ABOUT THIS EXERCISE
Every record below needs to be written out exactly, apart from the pictures.

RECORDS PROVIDED
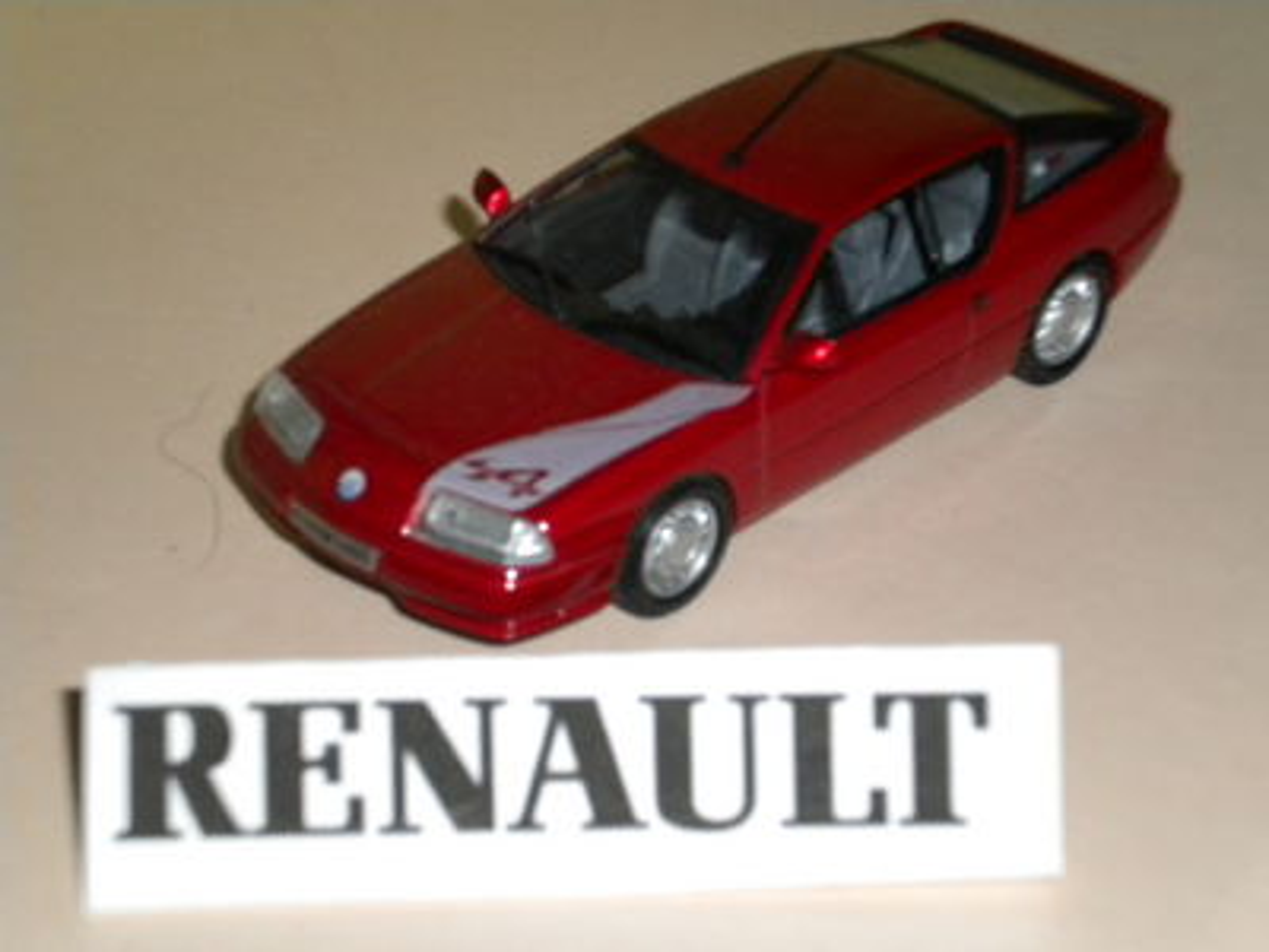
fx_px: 3519
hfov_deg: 20.4
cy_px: 476
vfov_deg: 15.4
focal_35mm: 96
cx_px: 634
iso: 400
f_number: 5.7
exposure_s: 1/60
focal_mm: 17.3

RESPONSE TO THIS TASK
fx_px: 3519
hfov_deg: 20.4
cy_px: 476
vfov_deg: 15.4
focal_35mm: 96
cx_px: 634
iso: 400
f_number: 5.7
exposure_s: 1/60
focal_mm: 17.3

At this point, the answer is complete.